More analysis would prove useful, and we introduced co-firing to this scenario as one possible solution for addressing carbon pollution from the most recent coal unit investments. Still, our initial analysis of Alberta’s annual roadside logging slash indicated that meeting half of energy demand from the two coal units was possible from biomass waste generated within 250 km of the units. The phase in rate allows time to build four to seven facilities that will be needed to collect, process, and distribute the material and accounts for expected efficiency losses in co-firing with these higher proportions.

Government and industry have identified carbon capture and storage (CCS) as a GHG reduction solution. Though a pair of electricity CCS projects received more than $1 billion in Alberta and federal funding commitments in 2008, their developers have since shelved both projects. CCS could also accomplish the greenhouse gas reductions seen with biomass co-firing, should it prove itself as a cost-effective technology.

Under this Clean Power Transformation scenario, “pure” coal plants would not operate beyond 2031, leaving only the two newest plants with 50 per cent biomass co-firing. For comparison, under the Continued Fossil Reliance scenario and existing policy, this would not occur for another three decades.

10. Results

Under a Clean Power Transformation scenario, within two decades Alberta could reduce its reliance on coal-fired power for grid electricity from today’s 63.8 per cent to a mere 3.6 per cent of energy, without switching to heavy reliance on natural gas. Figure 6 demonstrates the much larger diversity of supply capacity in the two clean power scenarios.
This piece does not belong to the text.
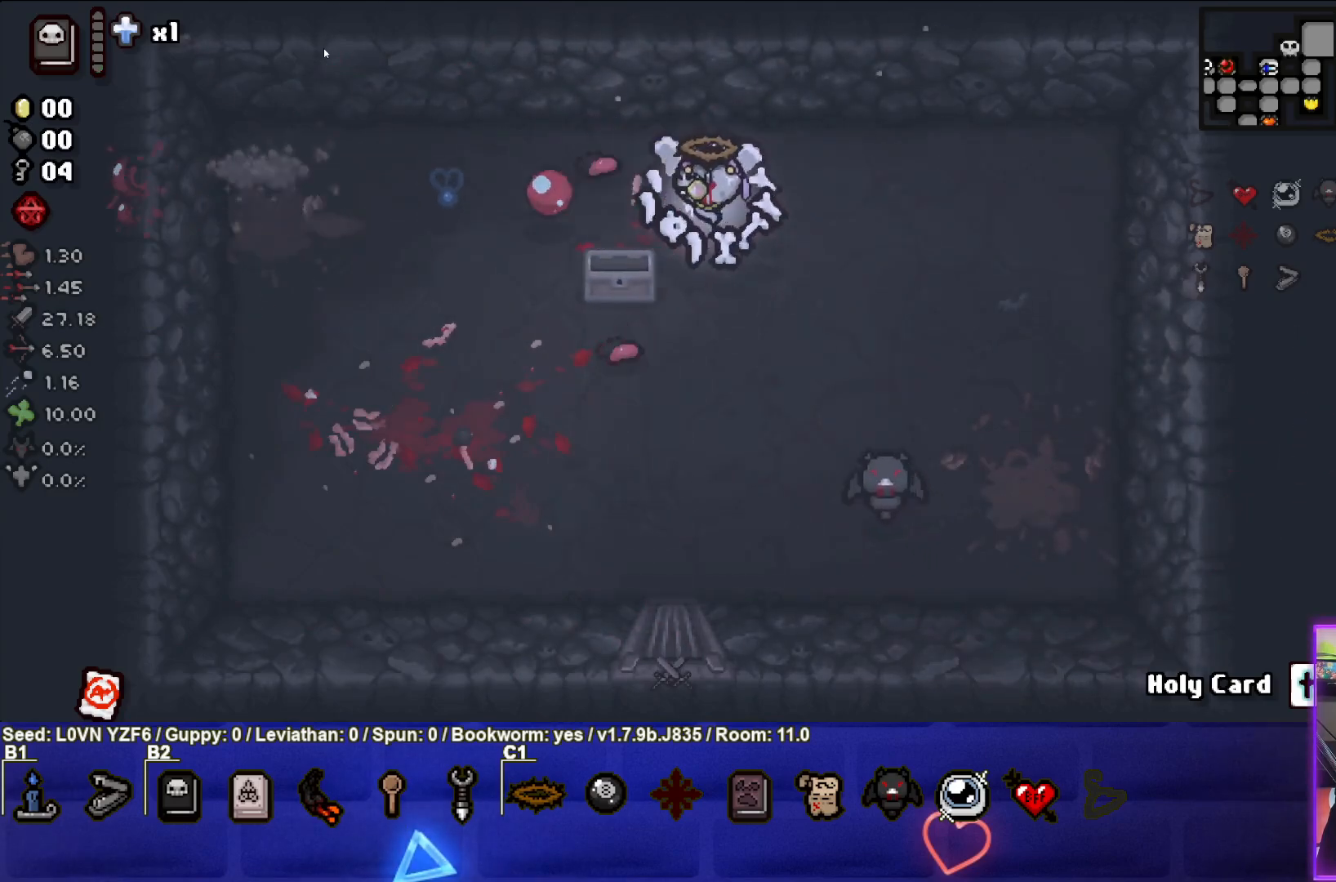
{"buttons": [], "left_stick": "center", "events": [[83, "left_stick", "down"], [217, "SQUARE", "up"], [250, "left_stick", "down-left"], [417, "left_stick", "center"]]}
This shift would deliver an impressive 69 per cent reduction in annual carbon pollution from the province’s power sector relative to business as usual, as shown in Figure 7. It would also substantially decrease air pollution, improving public health outcomes and lowering healthcare expenditures.

In the Clean Power Transition scenario, the province could reduce its reliance on coal power from 63.8 per cent to 11 per cent. Doing so would cut annual electricity sector greenhouse gas emissions 45 per cent below business as usual by the year 2033. All of this can be accomplished without significantly increasing costs to the consumer in the near term and actually decreasing costs below the Continued Fossil Reliance scenario in the long run.

We engaged Solas Energy Consulting Inc. to model the consumer price impacts of the different portfolios of generation. The company determined the power price using an average merit order for the years 2023 and 2033 created from actual 2012 merit orders.

A summary of the methodology is provided in the Appendix. The assessment yielded wholesale energy prices and per-MWh revenues for various generation technologies.

We worked with Solas to adjust generation mix scenarios. In particular, the modelling relied on an iterative process to ensure a sufficient rate of return to support new builds in gas, hydro and renewable generation. In some scenarios, energy revenue alone was not sufficient to stimulate renewable development, and a policy-based incentive would be required. The cost of the incentive is included in the resulting wholesale cost of power presented in Figure 8.

As Figure 8 shows, as we replace existing generation sources with new capital investments, electricity prices will rise under any scenario—i.e., regardless of what new generation sources we choose. With an acceleration of coal unit closures in the Clean Power scenarios, and the upfront costs of new capital investment in a greater diversity of generation sources, there is a small increase in the wholesale energy prices in the medium-term (year 2023). However, in the long-term (year 2033) we see the payoff from investing in renewable energy, which is insulated from fuel cost increases. By the end of our scenario projections, we see clean electricity supply reducing consumer energy costs.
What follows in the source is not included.